Laïcité, le Concordat en ligne de mire
Décidément, la France est encore loin d’en finir avec le débat sur la laïcité. Il ne reste pourtant plus grand-chose dans ce débat en ce qui concerne le culte musulman et la pratique de l’islam en France. Le législateur a adopté une série de textes obligeant les musulmans pratiquants à se conformer aux lois et aux valeurs de la République. La dernière en date, et qui a tellement fait couler d’encre, est la loi du 11 octobre 2010 interdisant le port du voile intégral, entrée en application le 11 avril 2011.
On peut ainsi estimer que le candidat Hollande ne pensait pas à l’islam lorsque, le 22 janvier 2012 au Bourget, il a promis d’inscrire dans la Constitution la loi de 1905 consacrant la séparation de l’Eglise et de l’Etat. Au nom de la laïcité.
Les débats qui devraient précéder l’adoption de cette loi s’annoncent délicats, parce qu’il devrait se concentrer sur ce qui apparaît comme étant la dernière poche de résistance à la pleine application du principe de laïcité, à savoir l’Alsace-Moselle. Puisqu’il ne reste plus assez de matière à traiter sur l’islam, on devra rapidement passer à l’étape suivante : le Concordat.

[Série d'exercices]
[1] Recopiez mot pour mot le passage du texte sur la laïcité qui va de "Laïcité, le Concordat" jusqu'à "11 avril 2011.".
[2] Rédigez la suite du texte sur la laïcité et le Concordat, en partant de sa dernière phrase.

[Les données]
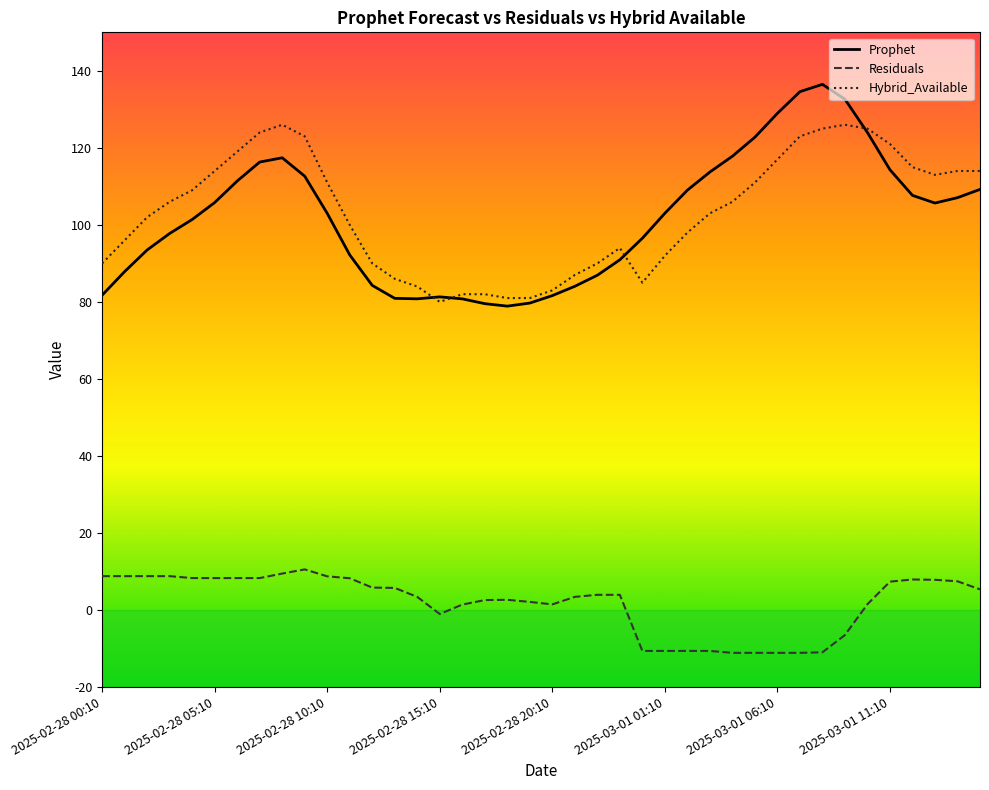

Rank the series by their maximum value, from lowest to highest.

Residuals, Hybrid_Available, Prophet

[Réponses par exercice]
[1]
Laïcité, le Concordat en ligne de mire
Décidément, la France est encore loin d’en finir avec le débat sur la laïcité. Il ne reste pourtant plus grand-chose dans ce débat en ce qui concerne le culte musulman et la pratique de l’islam en France. Le législateur a adopté une série de textes obligeant les musulmans pratiquants à se conformer aux lois et aux valeurs de la République. La dernière en date, et qui a tellement fait couler d’encre, est la loi du 11 octobre 2010 interdisant le port du voile intégral, entrée en application le 11 avril 2011.

[2]
Le Concordat est un ensemble de règles qui, pour des raisons historiques et de spécificité locale, organisent un régime particulier qui ne s’applique que dans les départements du Haut-Rhin, du Bas-Rhin (Alsace) et de la Moselle (Lorraine). Pour des raisons pratiques, d’ordre juridique et historique, on parle d’Alsace-Moselle. Le Concordat se traduit concrètement par des règles dérogeant au principe de la laïcité, pourtant consacré par la Constitution (article 1er)[1]. Il donne lieu à des débats récurrents, mais qui n’aboutissent presque jamais à l’adoption de textes remettant en cause l’exception concordataire des trois départements. Cette fois-ci, les choses pourraient bouger.
Un groupe de 19 associations nationales laïques et d’une dizaine d’associations d’Alsace et de Moselle, dont des loges maçonniques, a adressé une lettre de 5 pages aux parlementaires leur demandant de ne pas constitutionaliser le Concordat.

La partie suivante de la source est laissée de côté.